Faculty, staff at Eastern Illinois University vote to strike
Eastern Illinois University faculty and staff voted by a 238 to 7 margin to grant strike authorization after a year of negotiations have not produced a contract. Members of the University Professionals of Illinois chapter are demanding better salaries and reduced workloads. Faculty have faced a relentless increase in their workloads and substandard pay.
Physics professor Dan Pakey told the Journal Gazette & Times-Courier he was also troubled by a “sweetheart deal” for EIU President David Glassman that will pay him $160,000 after retirement for working nine months as an anthropology professor. “Eastern is supposed to be a teaching school,” said Pakey, “but they are going out of their way to make it hard for us to do that.”
Canada
3,000 CN railway workers vote for strike
Three thousand railway workers employed by CN Rail are moving toward a legal strike position, which could come as early as March 21. The workers, members of Unifor, voted by 98 percent to strike should the current impasse in negotiations continue.

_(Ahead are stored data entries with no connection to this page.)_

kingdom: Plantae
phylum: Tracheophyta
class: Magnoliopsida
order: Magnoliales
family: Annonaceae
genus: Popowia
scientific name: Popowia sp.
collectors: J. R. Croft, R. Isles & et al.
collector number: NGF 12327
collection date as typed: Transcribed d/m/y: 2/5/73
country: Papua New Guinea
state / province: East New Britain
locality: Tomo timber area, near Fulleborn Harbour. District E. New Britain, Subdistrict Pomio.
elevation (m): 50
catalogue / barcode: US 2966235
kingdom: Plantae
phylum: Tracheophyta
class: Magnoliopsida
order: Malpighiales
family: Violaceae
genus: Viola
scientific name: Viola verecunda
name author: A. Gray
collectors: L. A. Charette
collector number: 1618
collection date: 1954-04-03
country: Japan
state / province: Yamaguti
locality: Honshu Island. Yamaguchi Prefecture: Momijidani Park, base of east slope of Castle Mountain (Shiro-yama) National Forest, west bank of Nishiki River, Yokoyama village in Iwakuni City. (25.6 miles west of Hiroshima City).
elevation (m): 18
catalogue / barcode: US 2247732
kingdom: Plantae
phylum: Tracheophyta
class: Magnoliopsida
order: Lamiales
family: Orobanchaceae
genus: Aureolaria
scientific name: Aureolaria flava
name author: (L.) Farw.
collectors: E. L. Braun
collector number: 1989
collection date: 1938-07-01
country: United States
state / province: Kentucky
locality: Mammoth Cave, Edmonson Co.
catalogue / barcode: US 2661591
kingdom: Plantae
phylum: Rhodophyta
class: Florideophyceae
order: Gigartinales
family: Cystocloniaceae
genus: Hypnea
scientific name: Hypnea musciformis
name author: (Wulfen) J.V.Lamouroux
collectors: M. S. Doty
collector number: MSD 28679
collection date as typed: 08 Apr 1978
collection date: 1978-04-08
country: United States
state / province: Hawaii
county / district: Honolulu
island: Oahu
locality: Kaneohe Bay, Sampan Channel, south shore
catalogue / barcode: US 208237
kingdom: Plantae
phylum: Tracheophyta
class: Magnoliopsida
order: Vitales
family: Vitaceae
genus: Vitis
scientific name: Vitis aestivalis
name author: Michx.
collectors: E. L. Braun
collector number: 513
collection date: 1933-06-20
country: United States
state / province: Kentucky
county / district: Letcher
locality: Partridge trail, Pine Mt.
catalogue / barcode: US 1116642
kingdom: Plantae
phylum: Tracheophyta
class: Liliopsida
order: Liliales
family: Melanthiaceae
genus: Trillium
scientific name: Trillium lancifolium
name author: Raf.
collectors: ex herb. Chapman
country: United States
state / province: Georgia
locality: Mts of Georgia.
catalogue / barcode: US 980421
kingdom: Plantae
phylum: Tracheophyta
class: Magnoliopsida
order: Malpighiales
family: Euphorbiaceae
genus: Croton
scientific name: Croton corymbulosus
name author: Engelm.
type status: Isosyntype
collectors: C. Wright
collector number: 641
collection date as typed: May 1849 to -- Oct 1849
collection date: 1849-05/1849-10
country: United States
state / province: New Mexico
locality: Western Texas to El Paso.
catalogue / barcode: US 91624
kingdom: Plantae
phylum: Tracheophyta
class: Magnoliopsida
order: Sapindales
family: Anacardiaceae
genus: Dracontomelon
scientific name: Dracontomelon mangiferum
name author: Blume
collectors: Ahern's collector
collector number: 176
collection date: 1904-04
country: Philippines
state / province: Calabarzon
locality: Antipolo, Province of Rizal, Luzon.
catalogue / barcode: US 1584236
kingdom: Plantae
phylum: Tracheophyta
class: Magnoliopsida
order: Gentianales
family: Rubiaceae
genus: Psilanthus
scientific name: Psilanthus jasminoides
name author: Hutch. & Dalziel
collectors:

The union has been in discussions with management for a new contract since last October. The Federal Mediation and Conciliation Service has been unable to move negotiations forward.
CN management is attempting to impose significant concessions on the workers that include the gutting of retirement provisions that would see the age for early retirement moved from age 55, with a minimum of 30 years of service, to 65 by the end of this year. In addition, the company has offered what amounts to a large cut in real take-home pay with a proposal for an increase that would be 3.5 percent below the current national inflation rate.
Already, officials with the federal Liberal government’s Ministry of Labour have contacted the union to demand a quick settlement. In a steadily growing confrontation with various sections of rail workers at CN and CP Rail, the government has found that the mere mention of strikebreaking legislation to enforce binding arbitration has been enough to bring the unions to heel.
Last July, a two-week strike at CN by 750 signal and communication workers, organized by the International Brotherhood of Electrical Workers, was suddenly scuttled by the union even as company operations had been severely affected. The union agreed to binding arbitration that eventually led this past October to a miserly wage increase of 3 percent per year over three years—a settlement well below the inflation rate that peaked at 10 percent in 2022 and stubbornly remains at near 7 percent today.
In a similar occurrence, in late 2019, the Teamsters union shut down an eight-day strike by 3,200 CN workers after reaching a tentative agreement that workers only learned the details of several weeks later. The deal abandoned most if not all of workers’ key demands. The premature shutdown of the strike by the union relieved the trade union-backed federal Liberal government of having to impose back-to-work legislation that would have exposed the rigged “collective bargaining system” and the Trudeau government’s reactionary anti-worker agenda.
At Canadian Pacific rail, CN’s main competitor, a two-day lockout of 3,000 Teamster engineers, conductors and yard workers last March was abruptly ended when the union and management agreed that the dispute be sent to binding arbitration after veiled threats from the Liberal government. The union agreed that the main demands of the workers around scheduling and disciplinary issues need not be addressed by the arbitrator. In August the arbitrator announced he would impose a two-year contract with wage increases of only 3.5 percent in each of 2022 and 2023. As is the case in all binding arbitrations, the workers were not allowed to vote on the contract ruling.